TEMPO.CO, Jakarta - Kepala Divisi Pemantauan Impunitas Komisi untuk Orang Hilang dan Korban Tindak Kekerasan (Kontras) Feri Kusuma menilai pemerintahan Joko Widodo selama tiga tahun ini belum punya tindakan konkret untuk penyelesaian pelanggaran hak asasi manusia (HAM). Salah satunya, kata Feri, bisa dilihat dari komitmen Jokowi memberikan dukungan terhadap Komisi Kebenaran dan Rekonsiliasi Aceh.
"Hal ini tentu menjadi persoalan dan tantangan. Kenapa persoalan? Karena adanya operasi militer dan pelakunya di tingkat negara serta pengambil keputusan adalah negara," kata Feri dalam konferensi persnya di Bakoel Koffie, Jakarta Pusat, Selasa, 24 Oktober 2017.
Pembentukan Komisi Kebenaran dan Rekonsiliasi Aceh (KKR Aceh) dibentuk sesuai dengan mandat Undang-Undang Nomor 11 Tahun 2006 tentang Pemerintahan Aceh sebagai upaya penyelesaian non-yudisial terkait dengan konflik Aceh antara pemerintah Indonesia dan Gerakan Aceh Merdeka. Kendati diinstruksikan harus dibentuk satu tahun setelah peraturan tersebut diundangkan, KKR Aceh baru dibentuk pada 24 Oktober 2016.

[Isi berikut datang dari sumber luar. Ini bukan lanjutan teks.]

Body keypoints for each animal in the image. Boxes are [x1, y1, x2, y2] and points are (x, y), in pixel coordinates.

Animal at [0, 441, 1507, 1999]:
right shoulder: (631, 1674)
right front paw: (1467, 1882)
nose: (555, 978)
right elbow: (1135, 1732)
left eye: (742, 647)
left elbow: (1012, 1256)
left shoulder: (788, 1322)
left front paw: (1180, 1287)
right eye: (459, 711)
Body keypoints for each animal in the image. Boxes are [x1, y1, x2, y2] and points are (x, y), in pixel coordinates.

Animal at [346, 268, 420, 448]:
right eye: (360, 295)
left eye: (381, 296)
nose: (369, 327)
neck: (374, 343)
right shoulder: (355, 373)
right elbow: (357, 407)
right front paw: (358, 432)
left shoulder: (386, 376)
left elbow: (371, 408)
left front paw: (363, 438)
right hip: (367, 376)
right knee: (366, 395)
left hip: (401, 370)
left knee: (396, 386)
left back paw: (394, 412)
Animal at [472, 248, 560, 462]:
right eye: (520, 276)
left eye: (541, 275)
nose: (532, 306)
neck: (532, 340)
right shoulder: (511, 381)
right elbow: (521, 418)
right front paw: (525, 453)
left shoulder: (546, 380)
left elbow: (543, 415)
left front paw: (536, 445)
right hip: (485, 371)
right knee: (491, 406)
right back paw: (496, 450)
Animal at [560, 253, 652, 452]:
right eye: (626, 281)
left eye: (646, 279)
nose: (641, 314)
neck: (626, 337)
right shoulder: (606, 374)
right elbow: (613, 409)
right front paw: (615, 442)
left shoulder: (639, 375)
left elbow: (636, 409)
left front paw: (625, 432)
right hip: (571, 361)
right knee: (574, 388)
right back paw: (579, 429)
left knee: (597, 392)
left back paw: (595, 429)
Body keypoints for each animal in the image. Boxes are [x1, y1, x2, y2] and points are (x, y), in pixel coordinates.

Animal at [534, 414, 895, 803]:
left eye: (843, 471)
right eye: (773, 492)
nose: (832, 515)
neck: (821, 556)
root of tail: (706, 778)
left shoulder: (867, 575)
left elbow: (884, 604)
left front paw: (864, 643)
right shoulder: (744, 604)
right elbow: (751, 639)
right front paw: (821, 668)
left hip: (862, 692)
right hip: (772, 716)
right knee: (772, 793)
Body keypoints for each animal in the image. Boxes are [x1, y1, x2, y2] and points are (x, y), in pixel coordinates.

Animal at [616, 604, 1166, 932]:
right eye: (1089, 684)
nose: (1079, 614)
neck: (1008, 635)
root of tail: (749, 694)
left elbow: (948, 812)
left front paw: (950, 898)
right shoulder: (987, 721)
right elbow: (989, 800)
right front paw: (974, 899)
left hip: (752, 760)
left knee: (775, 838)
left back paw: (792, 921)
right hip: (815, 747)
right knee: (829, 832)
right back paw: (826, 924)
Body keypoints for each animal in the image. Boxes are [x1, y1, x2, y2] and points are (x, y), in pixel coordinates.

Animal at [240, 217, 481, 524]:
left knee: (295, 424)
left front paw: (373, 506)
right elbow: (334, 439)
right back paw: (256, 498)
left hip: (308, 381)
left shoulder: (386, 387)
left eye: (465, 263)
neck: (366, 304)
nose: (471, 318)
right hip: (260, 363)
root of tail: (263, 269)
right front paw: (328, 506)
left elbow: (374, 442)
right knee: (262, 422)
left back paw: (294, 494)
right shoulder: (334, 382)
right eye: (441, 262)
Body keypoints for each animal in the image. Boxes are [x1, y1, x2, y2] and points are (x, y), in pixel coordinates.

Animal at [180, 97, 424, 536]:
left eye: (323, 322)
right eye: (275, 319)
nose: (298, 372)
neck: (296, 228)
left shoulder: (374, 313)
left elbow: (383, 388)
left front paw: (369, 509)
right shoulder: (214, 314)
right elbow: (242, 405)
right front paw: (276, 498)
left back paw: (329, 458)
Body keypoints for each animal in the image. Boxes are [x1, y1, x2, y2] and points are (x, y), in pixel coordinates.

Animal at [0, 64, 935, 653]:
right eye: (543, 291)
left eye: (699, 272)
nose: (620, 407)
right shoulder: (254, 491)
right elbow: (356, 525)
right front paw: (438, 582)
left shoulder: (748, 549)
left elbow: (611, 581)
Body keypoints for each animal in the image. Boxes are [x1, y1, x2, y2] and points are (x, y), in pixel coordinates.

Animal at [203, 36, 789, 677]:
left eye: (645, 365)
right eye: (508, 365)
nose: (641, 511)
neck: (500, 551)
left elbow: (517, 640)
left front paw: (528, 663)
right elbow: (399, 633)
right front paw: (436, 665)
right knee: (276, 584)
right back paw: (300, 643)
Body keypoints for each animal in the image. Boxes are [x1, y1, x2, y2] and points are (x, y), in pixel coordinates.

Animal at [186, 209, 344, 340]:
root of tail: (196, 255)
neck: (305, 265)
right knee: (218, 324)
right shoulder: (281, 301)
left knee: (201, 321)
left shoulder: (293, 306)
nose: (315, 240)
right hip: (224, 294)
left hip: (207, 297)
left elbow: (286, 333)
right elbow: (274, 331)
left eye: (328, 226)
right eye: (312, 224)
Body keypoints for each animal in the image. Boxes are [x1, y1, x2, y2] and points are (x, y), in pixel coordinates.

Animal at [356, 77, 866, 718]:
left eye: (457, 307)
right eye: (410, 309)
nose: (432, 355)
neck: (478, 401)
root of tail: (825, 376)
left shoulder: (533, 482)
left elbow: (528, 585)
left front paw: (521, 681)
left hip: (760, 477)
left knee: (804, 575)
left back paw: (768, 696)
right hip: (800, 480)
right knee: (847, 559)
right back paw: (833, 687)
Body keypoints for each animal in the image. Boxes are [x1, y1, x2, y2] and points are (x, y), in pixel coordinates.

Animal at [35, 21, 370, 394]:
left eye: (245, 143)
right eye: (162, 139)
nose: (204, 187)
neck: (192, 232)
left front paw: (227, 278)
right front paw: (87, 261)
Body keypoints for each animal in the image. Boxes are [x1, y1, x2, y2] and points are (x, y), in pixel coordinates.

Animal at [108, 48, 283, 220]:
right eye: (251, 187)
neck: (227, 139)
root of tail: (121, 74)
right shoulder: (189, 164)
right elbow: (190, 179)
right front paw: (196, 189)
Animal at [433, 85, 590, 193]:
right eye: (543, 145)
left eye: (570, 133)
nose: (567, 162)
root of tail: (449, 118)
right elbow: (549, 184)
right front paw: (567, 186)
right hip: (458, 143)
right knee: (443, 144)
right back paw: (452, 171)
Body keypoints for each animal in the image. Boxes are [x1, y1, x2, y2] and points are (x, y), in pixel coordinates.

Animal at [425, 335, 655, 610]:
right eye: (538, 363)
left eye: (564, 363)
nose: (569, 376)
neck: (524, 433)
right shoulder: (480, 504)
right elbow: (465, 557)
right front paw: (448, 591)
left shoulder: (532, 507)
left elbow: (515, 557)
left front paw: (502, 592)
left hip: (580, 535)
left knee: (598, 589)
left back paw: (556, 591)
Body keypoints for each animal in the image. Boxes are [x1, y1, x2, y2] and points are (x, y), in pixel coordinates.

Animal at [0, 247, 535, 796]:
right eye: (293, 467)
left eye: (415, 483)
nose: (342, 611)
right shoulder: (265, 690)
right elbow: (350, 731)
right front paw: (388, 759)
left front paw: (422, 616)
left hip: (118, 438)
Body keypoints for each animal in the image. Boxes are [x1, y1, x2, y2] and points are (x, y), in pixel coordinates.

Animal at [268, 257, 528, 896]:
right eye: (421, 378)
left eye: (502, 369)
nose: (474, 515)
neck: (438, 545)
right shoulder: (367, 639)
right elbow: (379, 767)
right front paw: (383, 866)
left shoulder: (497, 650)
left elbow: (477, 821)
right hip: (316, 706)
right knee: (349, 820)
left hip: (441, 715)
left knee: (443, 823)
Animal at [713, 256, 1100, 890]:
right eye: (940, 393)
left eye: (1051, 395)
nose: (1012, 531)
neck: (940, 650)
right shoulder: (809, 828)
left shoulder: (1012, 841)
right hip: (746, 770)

Baca juga: KKR Aceh Terbentuk, Ini Persoalan di Depan Mata
Feri sendiri mengatakan diperlukan dukungan yang kuat dari pemerintah, bukan hanya pemerintah daerah, melainkan juga pemerintah pusat. Selemah-lemahnya iman, kata Feri, Presiden wajib memberikan statement terkait dengan dukungannya terhadap KKR Aceh.
"Dan memerintahkan instansi di bawah Presiden mendukung kerja KKR Aceh," ucapnya.
Selain itu, Feri mendorong pemerintah memberi dukungan melalui kebijakan yang mendukung KKR Aceh. Misalnya, kata dia, pemerintah paling minimal perlu menerbitkan peraturan presiden untuk mendukung kerja-kerja KKR Aceh.
Baca juga: Calon Anggota Komisi Kebenaran Rekonsiliasi Aceh Jalani Uji...
"Bisa membantu dan mempermudah kerja-kerja mereka. Kenapa? Karena mandat pembentukan lembaga ini dari Undang-Undang Pemerintahan Aceh," tutur Feri.
Menurut Feri, pembicaraan mengenai KKR Aceh ini penting didiskusikan di level nasional karena kasus konflik Aceh melibatkan pemerintah sebagai aktor. Apalagi kinerja-kinerja lembaga lain, seperti Komnas HAM, sering kali mentok di Kejaksaan Agung.